Justice William Grist also placed Denesoline and its related companies into the temporary care of Calgary-based accounting firm Rylie Farber Inc. amid allegations of fraud on Friday.
Both orders are “extraordinary,” said Grist, but he said the applicants — Łutsel K’e Dene First Nation (LKDFN) and its chief, James Marlowe — have made a strong case against Ron Barlas, who was hired to head up Denesoline in 2014.
The First Nation is accusing Barlas of diverting up to $14 million of Denesoline’s money, which stems from impact benefit agreements it has with the territory’s three active diamond mines, into one of his own companies, Northern Consulting Group.
It’s just one example what they call Barlas’s “blatant self-dealing.”
They also alleged that he manipulated how Denesoline and related companies were run to protect his leadership position and prevent independent oversight, that he unilaterally appointed and removed directors, and that he failed to hold statutory annual meetings.
In an email on Thursday evening, Barlas said he denies any wrongdoing and will challenge the allegations in court. Barlas was represented Friday by Michael Kirk, who asked the court to adjourn the hearing so he could have time to prepare.
Kirk pointed out that he was representing a number of parties involved, that he couldn’t attend in person because of a cancelled flight, and that he had only received the “voluminous materials” in the case the previous day.
“I’m short-handed, I don’t necessarily have one hand behind my back, both my hands are tied behind my back. I’m at a significant disadvantage.”
When it became clear the judge wasn’t taking his side, Kirk said the orders being imposed were “unfair” because he hadn’t had time to prepare.
The case for the orders
Matthew Sammon, one of the lawyers representing LKDFN, said freezing Barlas’s assets and appointing someone else to lead Denesoline and its related companies was necessary because there was “very high risk of irreparable harm” to his clients and community of Łutsel K’e.
“There’s a risk of dissipation of assets and potential destruction of evidence,” he said.

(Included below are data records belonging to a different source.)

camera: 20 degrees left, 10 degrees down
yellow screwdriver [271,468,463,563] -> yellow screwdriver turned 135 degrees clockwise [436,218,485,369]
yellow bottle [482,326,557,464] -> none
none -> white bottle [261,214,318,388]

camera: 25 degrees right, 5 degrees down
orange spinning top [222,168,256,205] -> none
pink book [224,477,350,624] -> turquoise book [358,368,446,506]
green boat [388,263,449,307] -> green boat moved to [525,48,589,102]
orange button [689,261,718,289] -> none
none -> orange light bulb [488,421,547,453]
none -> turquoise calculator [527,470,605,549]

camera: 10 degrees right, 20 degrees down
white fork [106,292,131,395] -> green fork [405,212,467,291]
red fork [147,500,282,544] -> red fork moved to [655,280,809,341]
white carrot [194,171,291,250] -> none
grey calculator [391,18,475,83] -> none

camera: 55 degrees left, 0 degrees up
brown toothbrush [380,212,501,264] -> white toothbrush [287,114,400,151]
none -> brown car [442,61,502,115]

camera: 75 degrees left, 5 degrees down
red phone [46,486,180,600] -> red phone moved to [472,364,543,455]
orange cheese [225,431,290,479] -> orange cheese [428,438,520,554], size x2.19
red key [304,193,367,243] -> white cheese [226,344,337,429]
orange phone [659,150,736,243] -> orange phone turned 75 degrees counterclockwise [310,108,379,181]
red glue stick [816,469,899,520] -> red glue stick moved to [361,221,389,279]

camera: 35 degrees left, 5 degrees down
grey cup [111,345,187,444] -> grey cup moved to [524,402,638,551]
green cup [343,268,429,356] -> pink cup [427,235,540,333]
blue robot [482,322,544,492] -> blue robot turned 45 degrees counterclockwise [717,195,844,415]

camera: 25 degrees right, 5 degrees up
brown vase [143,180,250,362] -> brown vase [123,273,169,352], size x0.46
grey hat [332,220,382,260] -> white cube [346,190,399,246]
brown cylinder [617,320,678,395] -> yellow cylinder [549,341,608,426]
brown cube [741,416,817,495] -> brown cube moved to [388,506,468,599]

Sammon told the court a private investigator had tailed members of the Barlas family the day before the hearing, and observed his wife, Zeba Barlas, spending “a long period of time” at a Yellowknife bank. A young woman believed to be Barlas’s daughter was seen moving boxes and a binder to the family home.
“We don’t know what was in the boxes, we don’t know what transpired at the bank,” explained Sammon. But, on the eve of an injunction to have Barlas’s assets frozen, Sammon said the activities were a “concern.”
But it was an affidavit from Diavik Diamond Mine CEO Angela Bigg that helped Grist make his decision. Bigg said Diavik was set to pay Denesoline $13.5 million by the end of the month through its impact benefit agreement, and she was “deeply concerned” the money wouldn’t get to LKDFN members.
“That, I think, gives some considerable measure of urgency,” said Grist.
‘Years of oppressive conduct’
Although the First Nation has about 800 members, only about 300 people live in the community itself on the east arm of Great Slave Lake, 150 kilometres east of Yellowknife. Łutsel K’e is one of the closest communities to the territory’s active diamond mines and it has some form of impact benefit agreement with each one.
LKDFN designated Denesoline as a business with rights to the benefits of those agreements, and as such, its main source of revenue comes from contracts to provide the mines with goods and services.
But it doesn’t actually do the work itself — it forms joint venture agreements with other businesses to carry out the work. One of those agreements is at the heart of one of LKDFN’s allegations.
Barlas is accused of forming a joint venture agreement that diverts 49 per cent of all of Denesoline’s revenues to Northern Consulting Group. The diverted funds from that contract alone, according to the LKDFN, amount to between $10 and $14 million.
Grist said that deal “seems to set the stage for years of oppressive conduct.”
The interim orders to freeze Barlas’s assets and to put someone else in control of Denesoline will be revisited regularly. Lawyers for LKDFN will have to tell a judge every 10 days why they think the orders need to stay in place.